Gather each line of the entries below that includes "down".

:: GIVEN ENTRIES ::
>>

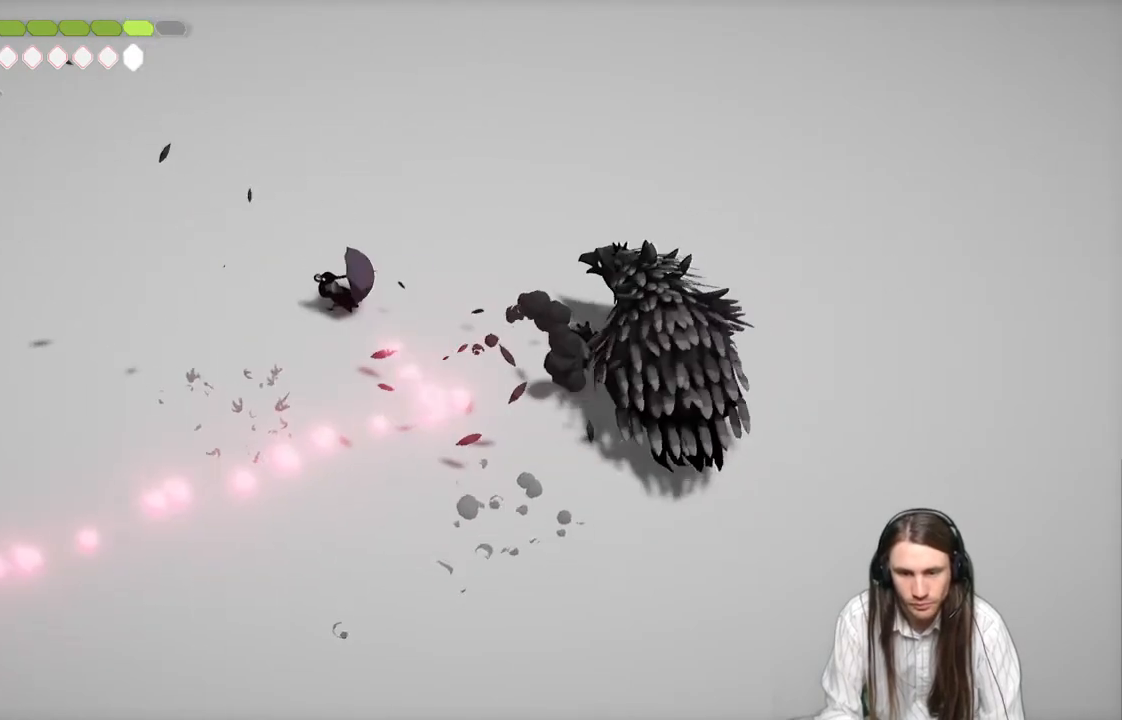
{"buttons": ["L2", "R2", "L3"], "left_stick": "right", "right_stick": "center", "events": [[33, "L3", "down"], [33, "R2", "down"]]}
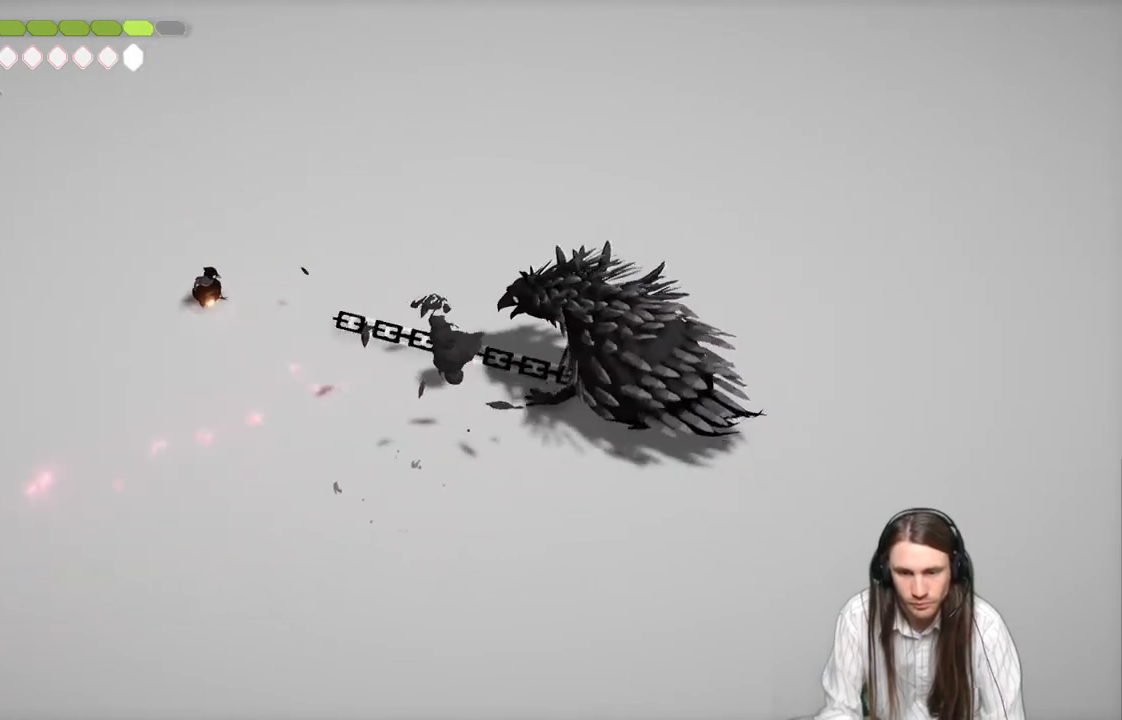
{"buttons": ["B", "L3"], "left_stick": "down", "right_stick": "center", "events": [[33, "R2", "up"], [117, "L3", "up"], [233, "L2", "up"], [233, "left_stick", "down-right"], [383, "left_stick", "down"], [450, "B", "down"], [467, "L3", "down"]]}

<<
>>

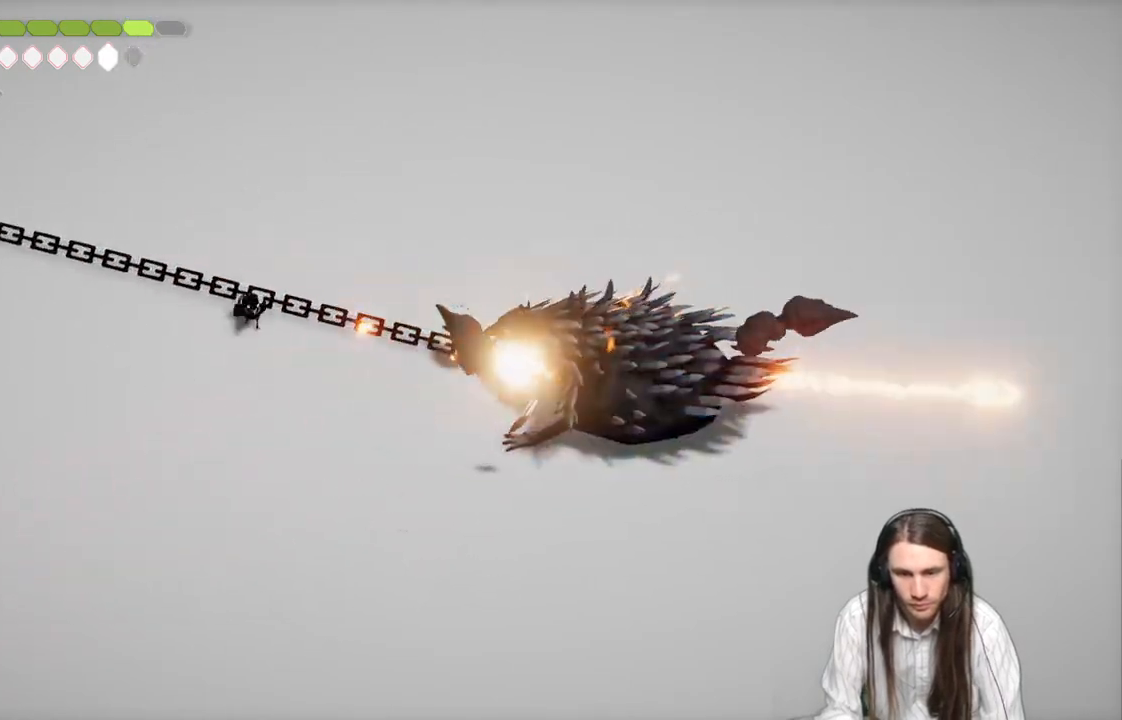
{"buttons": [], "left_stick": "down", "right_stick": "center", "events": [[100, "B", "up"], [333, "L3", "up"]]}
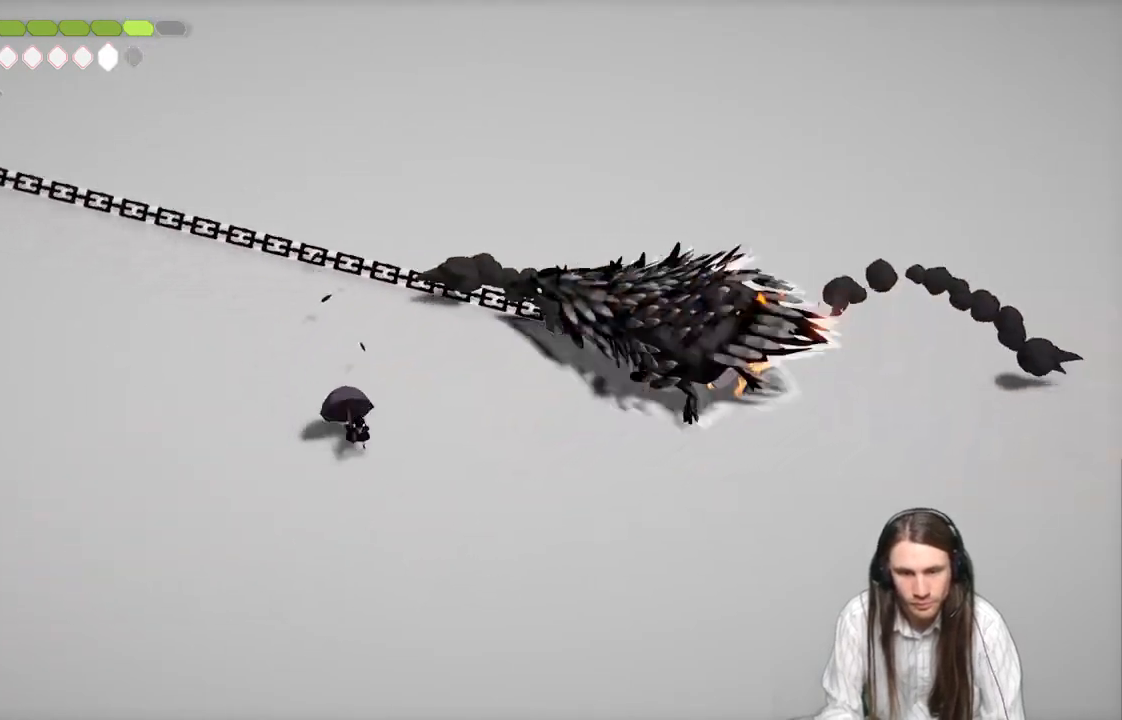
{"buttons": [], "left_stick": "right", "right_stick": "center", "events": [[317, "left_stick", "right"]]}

<<

:: RESULT OF THE TASK ::
{"buttons": ["L2", "R2", "L3"], "left_stick": "right", "right_stick": "center", "events": [[33, "L3", "down"], [33, "R2", "down"]]}
{"buttons": ["B", "L3"], "left_stick": "down", "right_stick": "center", "events": [[33, "R2", "up"], [117, "L3", "up"], [233, "L2", "up"], [233, "left_stick", "down-right"], [383, "left_stick", "down"], [450, "B", "down"], [467, "L3", "down"]]}
{"buttons": [], "left_stick": "down", "right_stick": "center", "events": [[100, "B", "up"], [333, "L3", "up"]]}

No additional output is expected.